◆ Фрагмент текста ◆
◇ ◇ ◇ ◇ ◇

In [1]:
import numpy as np
import pandas as pd

#### Слияние данных

In [2]:
authors = pd.DataFrame({'author_id' : [1, 2, 3], 'author_name' : ['Pushkin', 'Tolstoy', 'Dostoevsky']},
                      columns = ['author_id', 'author_name'])

In [3]:
authors

Unnamed: 0,author_id,author_name
0,1,Pushkin
1,2,Tolstoy
2,3,Dostoevsky


In [4]:
books = pd.DataFrame({'author_id' : [2, 3, 3, 4],
                      'book_title' : ['War and Peace', 'The Idiot', 'Crime and Punishment', 'Fathers and Sons']})

In [5]:
books

Unnamed: 0,author_id,book_title
0,2,War and Peace
1,3,The Idiot
2,3,Crime and Punishment
3,4,Fathers and Sons


#### Merge

In [6]:
df1 = pd.merge(authors, books, on = 'author_id', how = 'inner')

◇ ◇ ◇ ◇ ◇

◆ Строки данных ◆

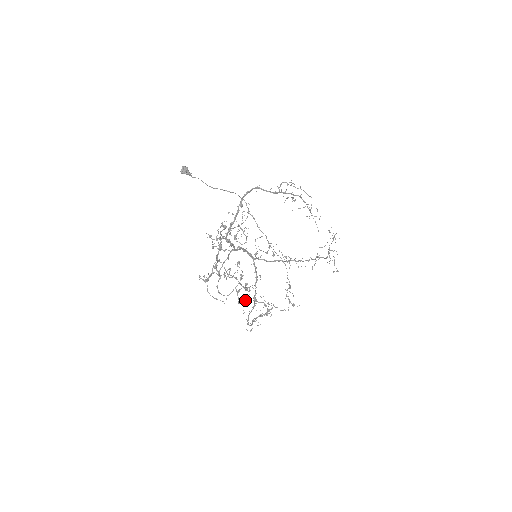
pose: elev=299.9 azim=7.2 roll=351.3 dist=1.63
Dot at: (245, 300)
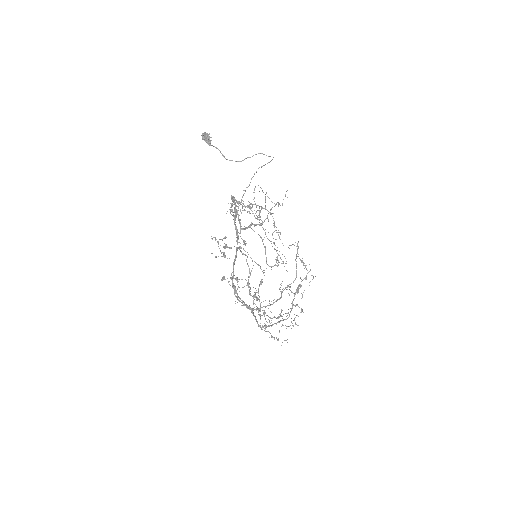
Dot at: occluded
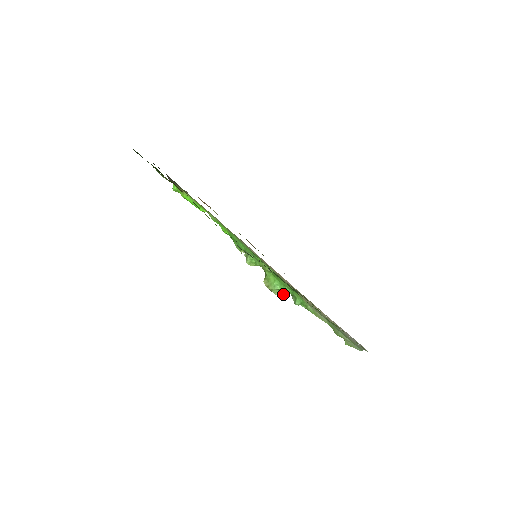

◇ ◇ ◇ ◇ ◇

◆ Что нужно сделать ◆
• A. Ответьте на вопросы по фрагменту выше, по одному на строку:
(i) Какие значения author_id заданы в таблице authors?
(ii) Какое название книги стоит у author_id 4 в таблице books?
(iii) Какое значение параметра how передаётся в pd.merge?
• B. Продублируйте без изменений часть фрагмента выше: всё от «#### Слияние данных» вниз до «columns = ['author_id', 'author_name'])» включительно.

◆ Ответы к заданиям ◆
• A.
(i) 1, 2 и 3
(ii) Fathers and Sons
(iii) 'inner'

• B.
#### Слияние данных

In [2]:
authors = pd.DataFrame({'author_id' : [1, 2, 3], 'author_name' : ['Pushkin', 'Tolstoy', 'Dostoevsky']},
                      columns = ['author_id', 'author_name'])